EXTRAIT À LIRE:
════════

Alors que le gouvernement a annoncé à l’automne son plan de reconquête industrielle dont une part importante est allouée au numérique, les ministères et agences de l’Etat sauront-ils se joindre à cette dynamique en s’appliquant à eux-mêmes les préceptes énoncés ? En effet, à l’heure où un signal fort est attendu pour relancer l’activité économique, les administrations ont une carte à jouer pour montrer l’exemple : tirer parti du numérique pour se transformer, se moderniser et mieux accompagner les entreprises françaises dans leurs efforts d’innovation !

Fin 2013, près des deux tiers des décideurs de ministères, agences de l’Etat et autres organismes publics interrogés par MARKESS reconnaissent que les projets numériques qu’ils conduisent sont sources de bénéfices, non seulement d’un point de vue économique et budgétaire, grâce à la rationalisation des processus, mais aussi pour :

  • Les usagers (citoyens, entreprises, associations…) grâce à des services simplifiés ;
  • Les agents de l’Etat en valorisant leurs missions grâce à des outils de travail plus adaptés (solutions de collaboration, usages sur mobile, accès distant pour les télétravailleurs…) ;
  • L’environnement en réduisant l’empreinte écologique de l’Etat (réduction du papier grâce à la dématérialisation des documents, rationalisation des salles serveurs…).

════════

DONNÉES À EXAMINER:
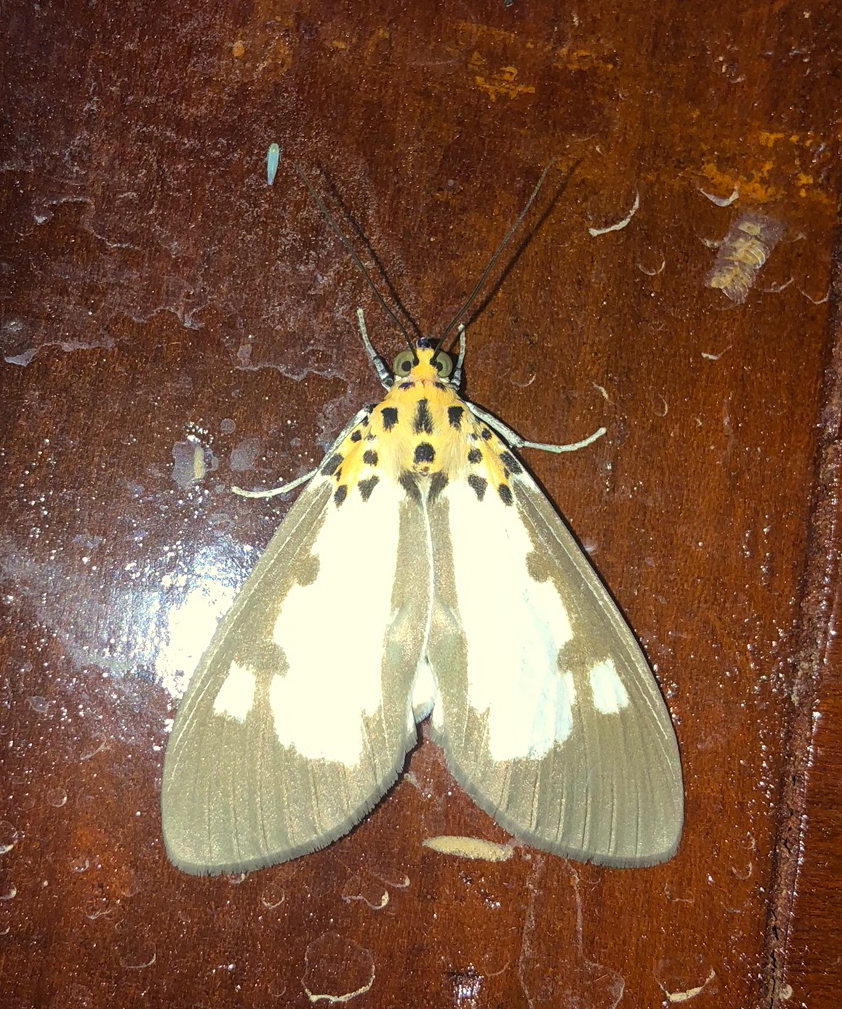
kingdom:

════════

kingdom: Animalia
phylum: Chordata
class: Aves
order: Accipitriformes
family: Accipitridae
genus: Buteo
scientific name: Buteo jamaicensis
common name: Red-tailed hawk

════════

QUESTIONS DE COMPRÉHENSION:
a) Recopiez fidèlement le passage de l'extrait sur la transformation numérique de l'État allant de « Fin 2013, près » à « des salles serveurs…). ».
b) D'après l'extrait sur la transformation numérique de l'État, quelle proportion des décideurs publics interrogés par MARKESS fin 2013 reconnaissent que leurs projets numériques sont sources de bénéfices ?
c) Donnez la suite de l'extrait sur la transformation numérique de l'État en reprenant après sa dernière phrase.
Les enregistrements n'ont aucun rapport avec l'extrait.

RÉPONSES ATTENDUES:
a)
Fin 2013, près des deux tiers des décideurs de ministères, agences de l’Etat et autres organismes publics interrogés par MARKESS reconnaissent que les projets numériques qu’ils conduisent sont sources de bénéfices, non seulement d’un point de vue économique et budgétaire, grâce à la rationalisation des processus, mais aussi pour :

  • Les usagers (citoyens, entreprises, associations…) grâce à des services simplifiés ;
  • Les agents de l’Etat en valorisant leurs missions grâce à des outils de travail plus adaptés (solutions de collaboration, usages sur mobile, accès distant pour les télétravailleurs…) ;
  • L’environnement en réduisant l’empreinte écologique de l’Etat (réduction du papier grâce à la dématérialisation des documents, rationalisation des salles serveurs…).

b) Près des deux tiers.

c)
Les projets numériques générateurs de bénéfices
selon les décideurs de ministères et agences

Par l’intermédiaire du secrétariat général pour la modernisation de l’action publique (SGMAP), les ministères et leurs agences se sont mis en ordre de marche pour bâtir les fondements d’une administration numérique avec, d’ores et déjà, d’importants chantiers interministériels lancés, comme la construction d’un réseau interministériel d’Etat, la rationalisation des salles serveurs, l’ouverture des données publiques ou encore le renforcement des premiers services en ligne aux usagers via « mon.service-public.fr ».

Plus de 90% des décideurs interrogés par MARKESS valorisent les retombées positives de leurs projets de dématérialisation : ces projets sont aujourd’hui clairement amorcés mais méritent d’être perfectionnés en abordant la dématérialisation de processus et non plus uniquement de documents. Cette exigence implique le recours à des solutions permettant de moderniser et de simplifier l’ensemble de la chaîne associée à la gestion des informations traitées par ces administrations : gestion de contenus, workflow et gestion de processus, analyse de données et de contenus non structurés, signature électronique de contenus engageants, jusqu’à l’archivage électronique.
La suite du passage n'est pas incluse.